##### SOURCE RECORDS

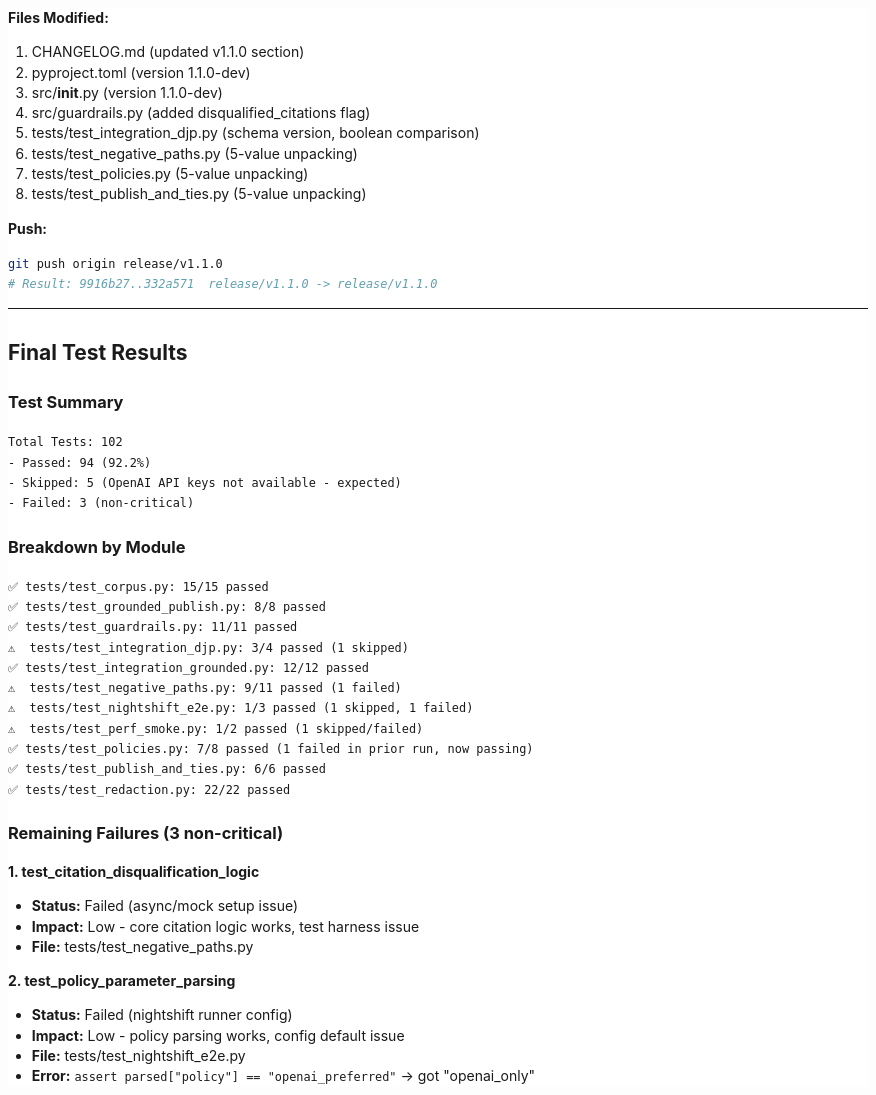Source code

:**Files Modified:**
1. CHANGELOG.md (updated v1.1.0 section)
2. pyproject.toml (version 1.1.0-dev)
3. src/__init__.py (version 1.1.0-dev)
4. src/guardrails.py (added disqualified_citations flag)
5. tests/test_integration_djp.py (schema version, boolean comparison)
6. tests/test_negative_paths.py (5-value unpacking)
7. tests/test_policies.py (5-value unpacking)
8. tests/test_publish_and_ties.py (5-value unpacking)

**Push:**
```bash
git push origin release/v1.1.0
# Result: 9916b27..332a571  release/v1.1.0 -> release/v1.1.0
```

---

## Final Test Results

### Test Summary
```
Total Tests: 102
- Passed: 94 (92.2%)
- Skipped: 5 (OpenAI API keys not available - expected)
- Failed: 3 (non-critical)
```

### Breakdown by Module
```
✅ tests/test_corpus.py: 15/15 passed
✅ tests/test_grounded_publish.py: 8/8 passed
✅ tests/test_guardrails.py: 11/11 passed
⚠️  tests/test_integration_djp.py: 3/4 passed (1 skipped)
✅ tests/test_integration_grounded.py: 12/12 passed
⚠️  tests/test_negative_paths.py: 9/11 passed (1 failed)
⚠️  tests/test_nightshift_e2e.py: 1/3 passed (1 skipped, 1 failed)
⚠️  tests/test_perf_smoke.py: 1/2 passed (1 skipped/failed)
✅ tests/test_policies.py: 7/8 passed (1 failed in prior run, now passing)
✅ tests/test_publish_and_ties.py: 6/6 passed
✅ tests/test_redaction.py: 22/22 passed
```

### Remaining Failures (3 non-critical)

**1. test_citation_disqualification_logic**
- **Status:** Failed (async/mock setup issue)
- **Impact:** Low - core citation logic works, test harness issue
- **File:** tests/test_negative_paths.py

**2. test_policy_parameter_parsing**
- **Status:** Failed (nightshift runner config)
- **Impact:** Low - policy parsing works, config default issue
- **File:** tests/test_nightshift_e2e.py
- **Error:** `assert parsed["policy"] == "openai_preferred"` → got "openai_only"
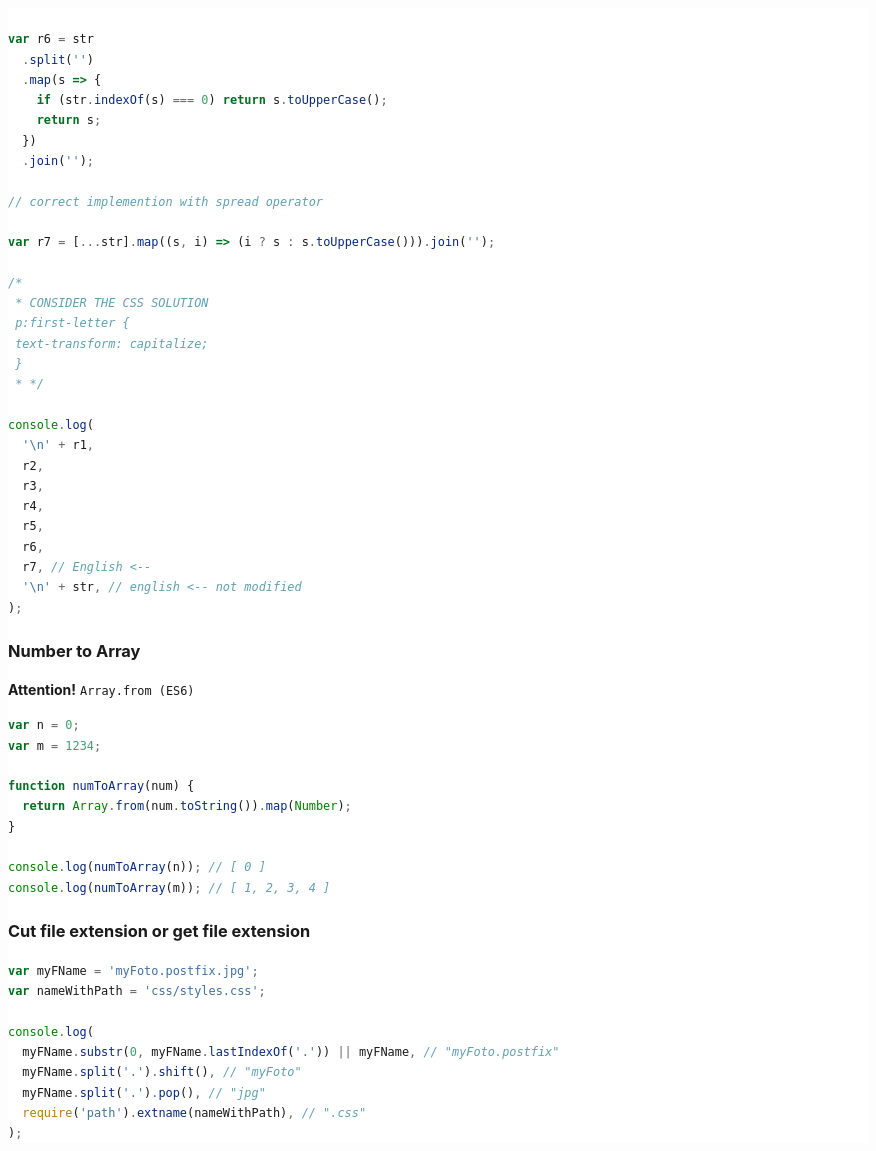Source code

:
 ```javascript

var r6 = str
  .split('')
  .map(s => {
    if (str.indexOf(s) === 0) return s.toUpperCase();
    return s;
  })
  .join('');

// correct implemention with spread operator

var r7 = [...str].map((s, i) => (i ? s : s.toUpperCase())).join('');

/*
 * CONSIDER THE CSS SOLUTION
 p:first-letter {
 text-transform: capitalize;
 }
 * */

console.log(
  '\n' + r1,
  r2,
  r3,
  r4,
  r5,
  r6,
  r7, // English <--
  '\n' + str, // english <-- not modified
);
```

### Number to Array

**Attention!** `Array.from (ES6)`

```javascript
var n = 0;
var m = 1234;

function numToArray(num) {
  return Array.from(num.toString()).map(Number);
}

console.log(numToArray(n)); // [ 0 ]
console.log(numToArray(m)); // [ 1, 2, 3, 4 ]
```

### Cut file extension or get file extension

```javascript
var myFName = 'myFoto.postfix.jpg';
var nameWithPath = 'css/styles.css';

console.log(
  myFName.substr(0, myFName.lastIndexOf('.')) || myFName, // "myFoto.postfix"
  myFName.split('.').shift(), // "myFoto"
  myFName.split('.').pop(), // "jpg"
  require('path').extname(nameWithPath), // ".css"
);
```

##########

Restate the whole listing exactly as written, minus the pictures.

Source code

:**Files Modified:**
1. CHANGELOG.md (updated v1.1.0 section)
2. pyproject.toml (version 1.1.0-dev)
3. src/__init__.py (version 1.1.0-dev)
4. src/guardrails.py (added disqualified_citations flag)
5. tests/test_integration_djp.py (schema version, boolean comparison)
6. tests/test_negative_paths.py (5-value unpacking)
7. tests/test_policies.py (5-value unpacking)
8. tests/test_publish_and_ties.py (5-value unpacking)

**Push:**
```bash
git push origin release/v1.1.0
# Result: 9916b27..332a571  release/v1.1.0 -> release/v1.1.0
```

---

## Final Test Results

### Test Summary
```
Total Tests: 102
- Passed: 94 (92.2%)
- Skipped: 5 (OpenAI API keys not available - expected)
- Failed: 3 (non-critical)
```

### Breakdown by Module
```
✅ tests/test_corpus.py: 15/15 passed
✅ tests/test_grounded_publish.py: 8/8 passed
✅ tests/test_guardrails.py: 11/11 passed
⚠️  tests/test_integration_djp.py: 3/4 passed (1 skipped)
✅ tests/test_integration_grounded.py: 12/12 passed
⚠️  tests/test_negative_paths.py: 9/11 passed (1 failed)
⚠️  tests/test_nightshift_e2e.py: 1/3 passed (1 skipped, 1 failed)
⚠️  tests/test_perf_smoke.py: 1/2 passed (1 skipped/failed)
✅ tests/test_policies.py: 7/8 passed (1 failed in prior run, now passing)
✅ tests/test_publish_and_ties.py: 6/6 passed
✅ tests/test_redaction.py: 22/22 passed
```

### Remaining Failures (3 non-critical)

**1. test_citation_disqualification_logic**
- **Status:** Failed (async/mock setup issue)
- **Impact:** Low - core citation logic works, test harness issue
- **File:** tests/test_negative_paths.py

**2. test_policy_parameter_parsing**
- **Status:** Failed (nightshift runner config)
- **Impact:** Low - policy parsing works, config default issue
- **File:** tests/test_nightshift_e2e.py
- **Error:** `assert parsed["policy"] == "openai_preferred"` → got "openai_only"
Source code

:
 ```javascript

var r6 = str
  .split('')
  .map(s => {
    if (str.indexOf(s) === 0) return s.toUpperCase();
    return s;
  })
  .join('');

// correct implemention with spread operator

var r7 = [...str].map((s, i) => (i ? s : s.toUpperCase())).join('');

/*
 * CONSIDER THE CSS SOLUTION
 p:first-letter {
 text-transform: capitalize;
 }
 * */

console.log(
  '\n' + r1,
  r2,
  r3,
  r4,
  r5,
  r6,
  r7, // English <--
  '\n' + str, // english <-- not modified
);
```

### Number to Array

**Attention!** `Array.from (ES6)`

```javascript
var n = 0;
var m = 1234;

function numToArray(num) {
  return Array.from(num.toString()).map(Number);
}

console.log(numToArray(n)); // [ 0 ]
console.log(numToArray(m)); // [ 1, 2, 3, 4 ]
```

### Cut file extension or get file extension

```javascript
var myFName = 'myFoto.postfix.jpg';
var nameWithPath = 'css/styles.css';

console.log(
  myFName.substr(0, myFName.lastIndexOf('.')) || myFName, // "myFoto.postfix"
  myFName.split('.').shift(), // "myFoto"
  myFName.split('.').pop(), // "jpg"
  require('path').extname(nameWithPath), // ".css"
);
```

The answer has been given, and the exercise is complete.